Answer :
To determine whether the relationship represented by the table is a function, we need to check if each input value (x) is associated with exactly one output value (f(x)).
Here’s a step-by-step explanation:
1. Understand the Definition of a Function:
A relationship is a function if and only if every input (x-value) is associated with exactly one output (f(x)-value). This means no x-value should map to more than one f(x)-value.
2. Examine the Table:
Let's look at the table of values provided:
[tex]\[
\begin{array}{|c|c|}
\hline
x & f(x) \\
\hline
64.1 & 10 \\
-55.4 & 34.5 \\
-44 & -75.7 \\
64.1 & -73 \\
-55.9 & -97.7 \\
\hline
\end{array}
\][/tex]
3. Identify Duplicate x-Values:
- Notice that the x-value 64.1 appears twice in the table.
- The first time it appears, it maps to an f(x)-value of 10.
- The second time it appears, it maps to an f(x)-value of -73.
4. Check for Multiple Outputs:
- Since the x-value 64.1 is associated with two different f(x)-values (10 and -73), this violates the definition of a function.
5. Conclusion:
- Because there is at least one x-value (64.1) that does not map uniquely to a single f(x)-value, the relationship represented by the table does NOT qualify as a function.
Therefore, the answer is: No, the table does NOT represent a function.

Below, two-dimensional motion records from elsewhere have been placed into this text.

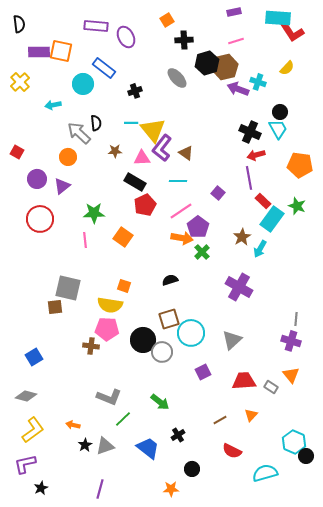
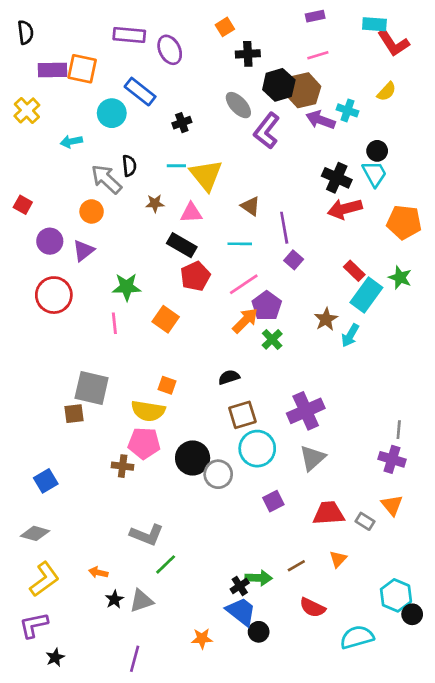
cyan rectangle: (278, 18) -> (374, 24), size x0.7
purple L-shape: (162, 148) -> (267, 131), moved
red arrow: (256, 155) -> (345, 209), size x1.4
purple line: (249, 178) -> (284, 228), moved
orange arrow: (182, 238) -> (245, 321), turned -55
purple cross: (239, 287) -> (306, 411), moved, turned 36
brown square: (169, 319) -> (242, 415), moved
green arrow: (160, 402) -> (259, 578), moved, turned -36
blue trapezoid: (148, 448) -> (241, 612), moved
orange star: (171, 489) -> (202, 639), moved

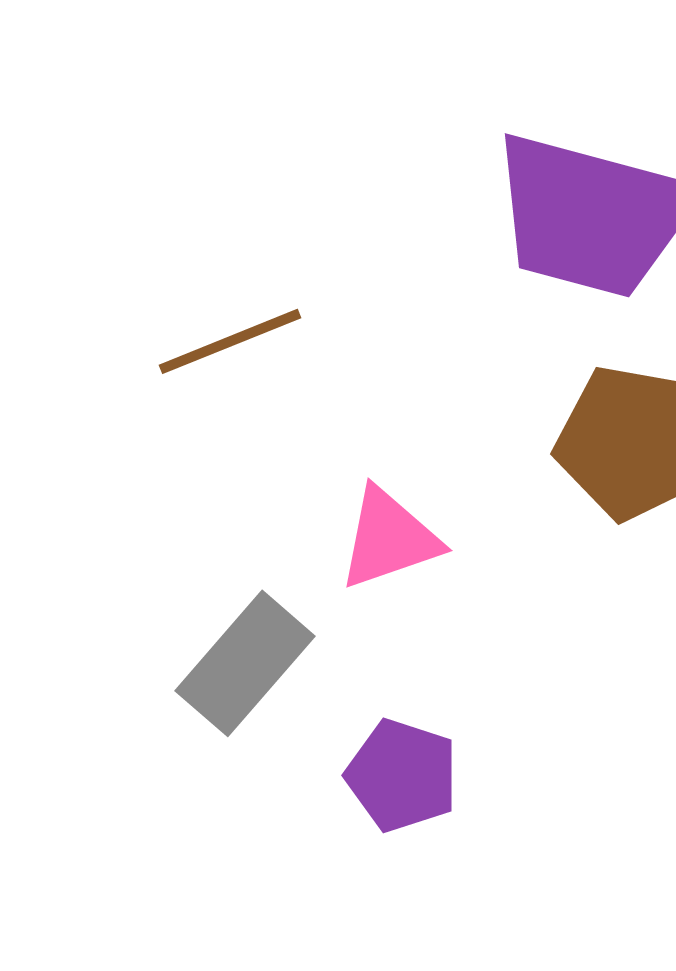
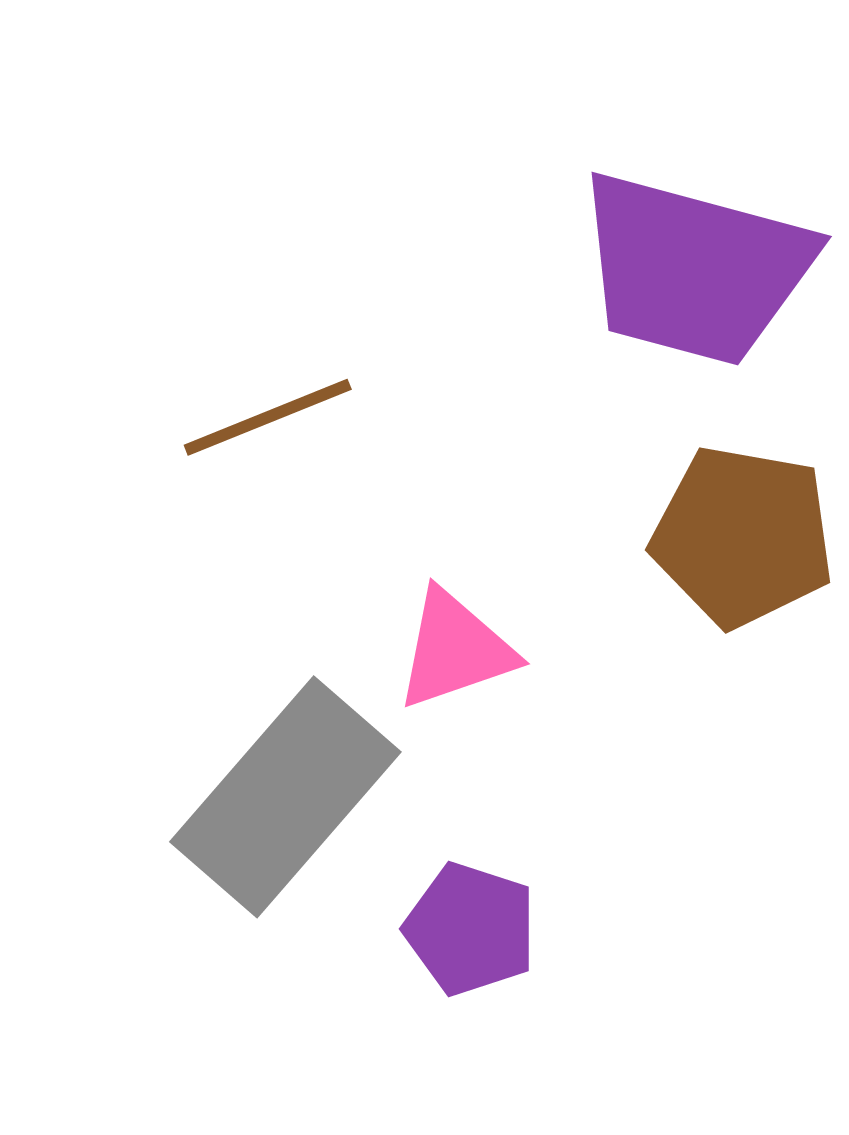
gray rectangle: (245, 663) -> (285, 797), size x1.4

Here’s a step-by-step explanation:
1. Understand the Definition of a Function:
A relationship is a function if and only if every input (x-value) is associated with exactly one output (f(x)-value). This means no x-value should map to more than one f(x)-value.
2. Examine the Table:
Let's look at the table of values provided:
[tex]\[
\begin{array}{|c|c|}
\hline
x & f(x) \\
\hline
64.1 & 10 \\
-55.4 & 34.5 \\
-44 & -75.7 \\
64.1 & -73 \\
-55.9 & -97.7 \\
\hline
\end{array}
\][/tex]
3. Identify Duplicate x-Values:
- Notice that the x-value 64.1 appears twice in the table.
- The first time it appears, it maps to an f(x)-value of 10.
- The second time it appears, it maps to an f(x)-value of -73.
4. Check for Multiple Outputs:
- Since the x-value 64.1 is associated with two different f(x)-values (10 and -73), this violates the definition of a function.
5. Conclusion:
- Because there is at least one x-value (64.1) that does not map uniquely to a single f(x)-value, the relationship represented by the table does NOT qualify as a function.
Therefore, the answer is: No, the table does NOT represent a function.